*** Opening DATASET RECORDS ***
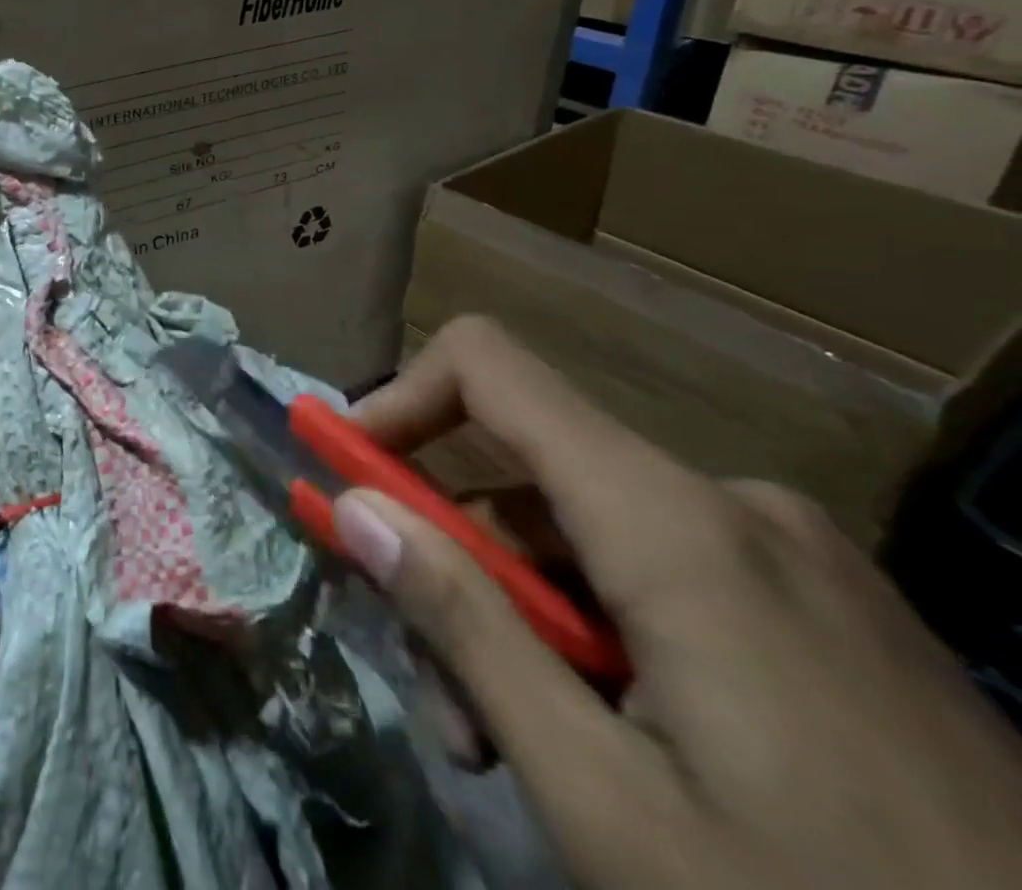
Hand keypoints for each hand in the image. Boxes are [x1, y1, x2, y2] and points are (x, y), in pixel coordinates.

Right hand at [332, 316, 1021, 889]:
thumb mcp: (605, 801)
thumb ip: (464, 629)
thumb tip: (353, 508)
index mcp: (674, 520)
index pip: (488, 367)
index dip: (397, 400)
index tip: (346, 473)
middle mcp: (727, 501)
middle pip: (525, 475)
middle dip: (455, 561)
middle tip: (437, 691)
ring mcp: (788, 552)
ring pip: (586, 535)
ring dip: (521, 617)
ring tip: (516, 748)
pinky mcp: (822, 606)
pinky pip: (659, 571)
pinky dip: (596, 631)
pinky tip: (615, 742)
*** Closing DATASET RECORDS ***
== WHAT YOU ARE ASKED TO DO ==
Where a record holds a picture, skip the picture and copy everything else exactly.

== YOUR RESPONSE ==
Hand keypoints for each hand in the image. Boxes are [x1, y1, x2, y2] and points are (x, y), in pixel coordinates.

Right hand at [332, 316, 1021, 889]:
thumb mcp: (605, 801)
thumb ip: (464, 629)
thumb tip: (353, 508)
index mcp: (674, 520)
index pip: (488, 367)
index dip: (397, 400)
index tip: (346, 473)
middle mcp: (727, 501)
middle pip: (525, 475)
middle dip: (455, 561)
middle tip: (437, 691)
ring mcp: (788, 552)
ring pip: (586, 535)
ring dip: (521, 617)
ring tip: (516, 748)
pinky mcp: (822, 606)
pinky pip: (659, 571)
pinky dip: (596, 631)
pinky tip: (615, 742)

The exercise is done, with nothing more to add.